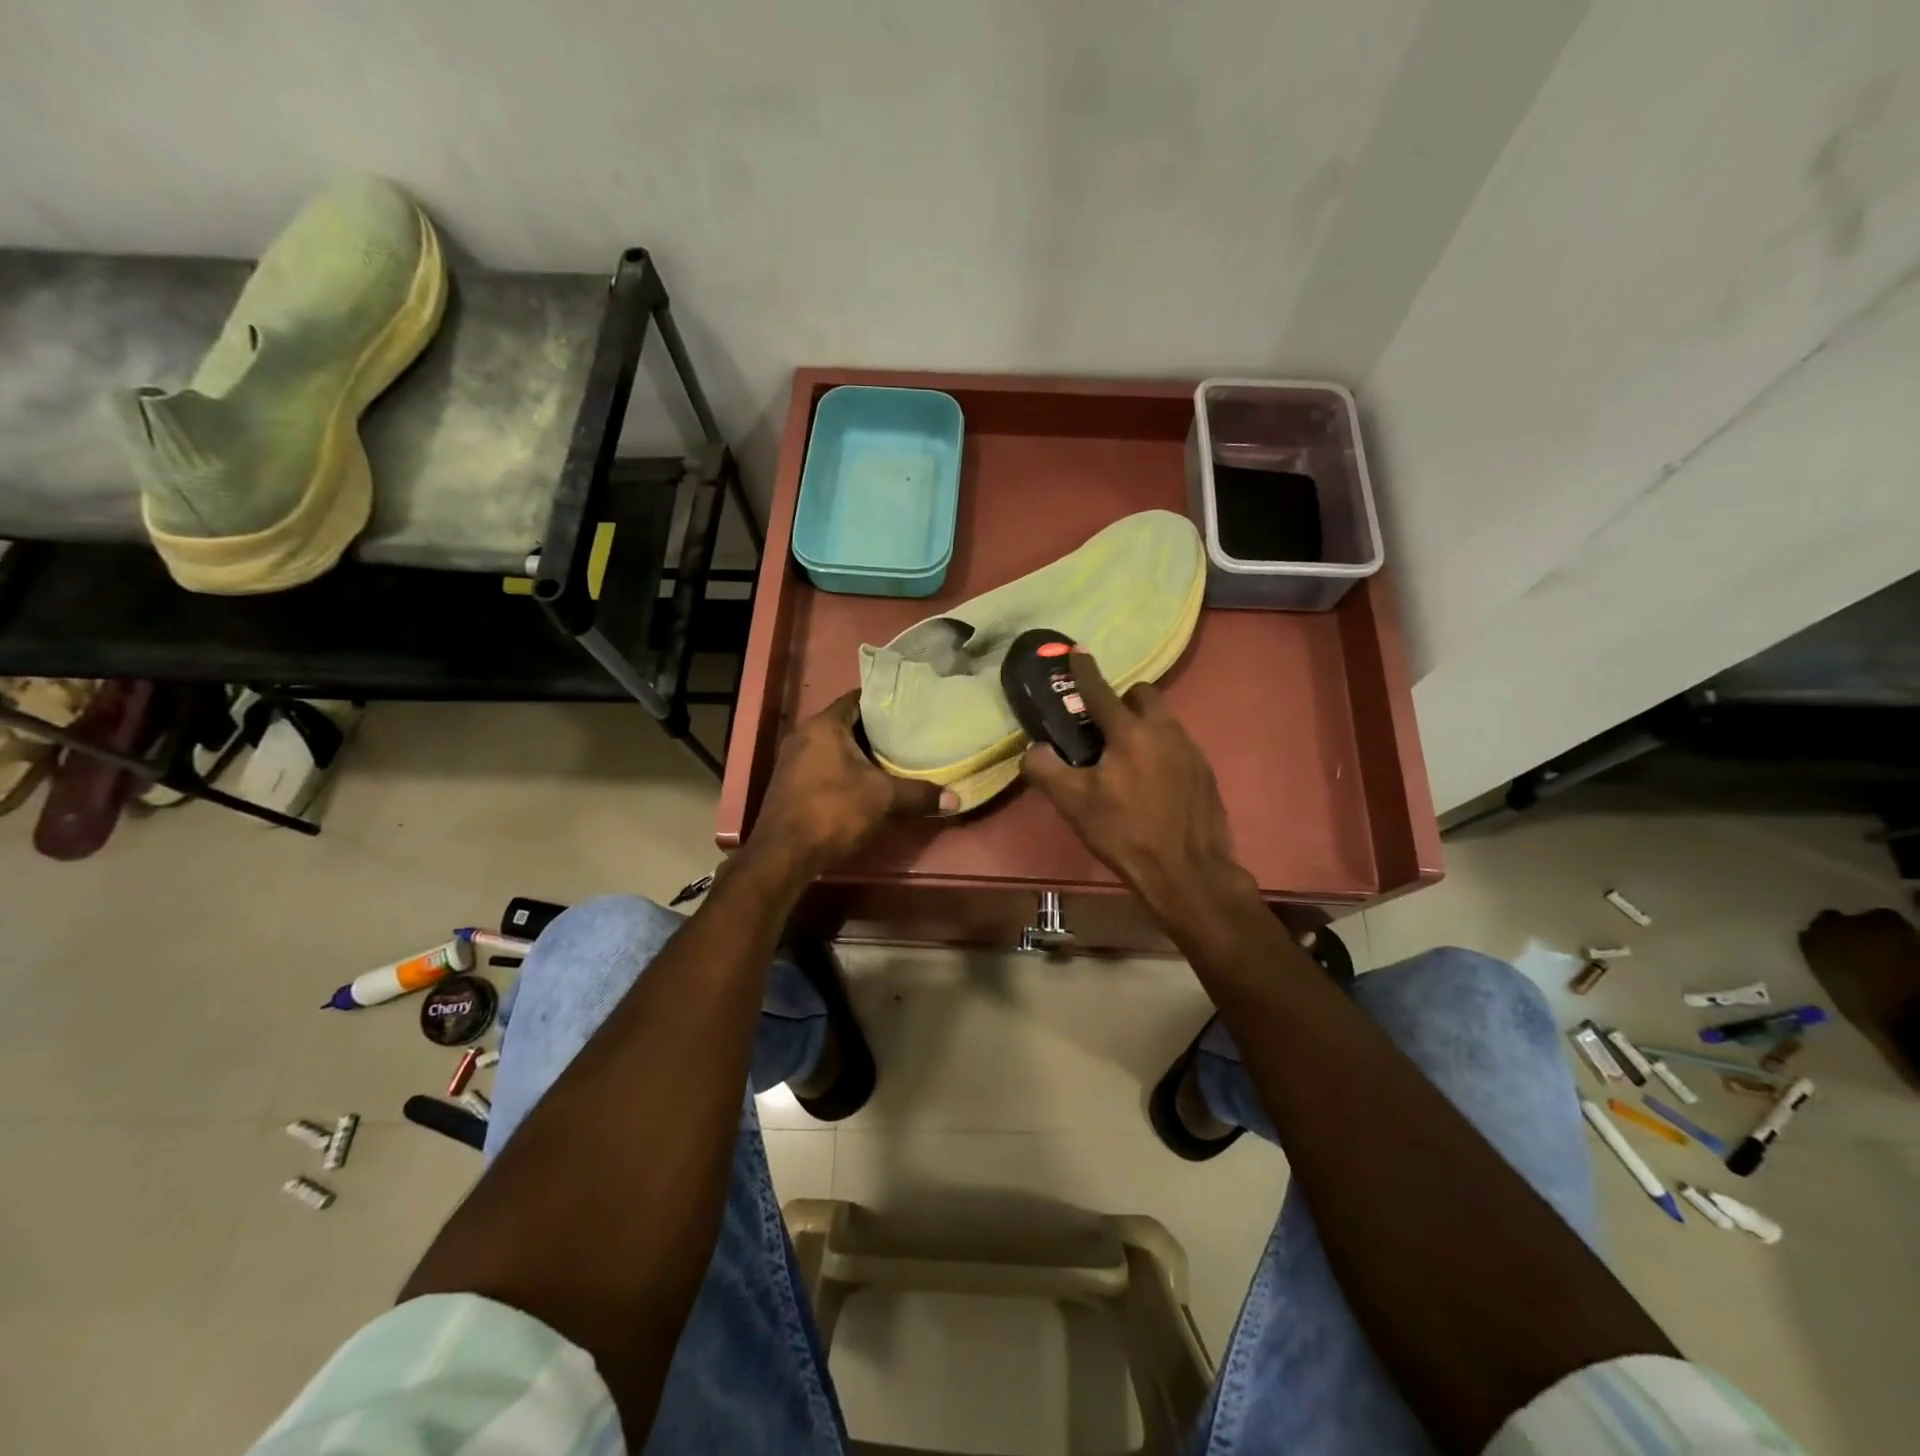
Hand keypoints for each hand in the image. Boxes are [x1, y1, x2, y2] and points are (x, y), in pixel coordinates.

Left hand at [750, 690, 954, 879]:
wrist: (783, 855)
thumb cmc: (833, 811)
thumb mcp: (883, 799)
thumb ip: (919, 793)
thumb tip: (956, 798)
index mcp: (824, 725)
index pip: (857, 699)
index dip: (884, 702)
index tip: (909, 709)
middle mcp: (804, 735)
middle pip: (846, 723)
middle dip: (875, 731)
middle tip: (907, 735)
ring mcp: (792, 760)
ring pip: (833, 747)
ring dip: (858, 753)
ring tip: (891, 760)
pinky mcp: (789, 784)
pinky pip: (822, 766)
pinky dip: (843, 770)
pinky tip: (864, 784)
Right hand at [1022, 653, 1254, 926]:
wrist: (1188, 872)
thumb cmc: (1125, 833)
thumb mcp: (1074, 804)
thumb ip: (1046, 769)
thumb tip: (1034, 749)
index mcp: (1130, 732)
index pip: (1101, 691)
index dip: (1084, 670)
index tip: (1076, 651)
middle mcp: (1164, 731)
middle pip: (1143, 695)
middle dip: (1123, 699)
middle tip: (1105, 726)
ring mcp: (1191, 750)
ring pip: (1164, 721)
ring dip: (1143, 726)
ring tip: (1126, 758)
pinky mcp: (1206, 773)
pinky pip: (1178, 746)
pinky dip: (1161, 751)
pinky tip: (1152, 782)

..........

* How to complete this task: Omitting all pictures, give the preceding listing again exactly.

* Result:
Hand keypoints for each hand in the image. Boxes are [x1, y1, x2, y2] and points are (x, y), in pixel coordinates.

Left hand at [750, 690, 954, 879]:
wrist: (783, 855)
thumb cmc: (833, 811)
thumb mcp: (883, 799)
thumb ip: (919, 793)
thumb tip: (956, 798)
index mcp: (824, 725)
index pip: (857, 699)
index dip: (884, 702)
index tip: (909, 709)
middle mcp: (804, 735)
middle pip: (846, 723)
middle dip: (875, 731)
middle tip: (907, 735)
ring mcp: (792, 760)
ring pip: (833, 747)
ring dip: (858, 753)
ring tip: (891, 760)
pinky mcp: (789, 784)
pinky pip: (822, 766)
pinky dip: (843, 770)
pinky tip: (864, 784)
Right hand at [1022, 653, 1254, 926]:
wrist: (1188, 872)
thumb cmc: (1125, 833)
thumb mcp: (1074, 804)
thumb ip: (1046, 769)
thumb tip: (1034, 749)
index mcp: (1130, 732)
index pip: (1101, 691)
index dip: (1084, 670)
index tip: (1076, 651)
middle mcp: (1164, 731)
middle pip: (1143, 695)
middle dip: (1123, 699)
middle tip: (1105, 726)
ring mcp: (1191, 750)
ring pip: (1164, 721)
ring dip: (1143, 726)
ring tip: (1126, 758)
pinky mcp: (1206, 773)
pinky pip: (1178, 746)
pinky dip: (1161, 751)
pinky tip: (1152, 782)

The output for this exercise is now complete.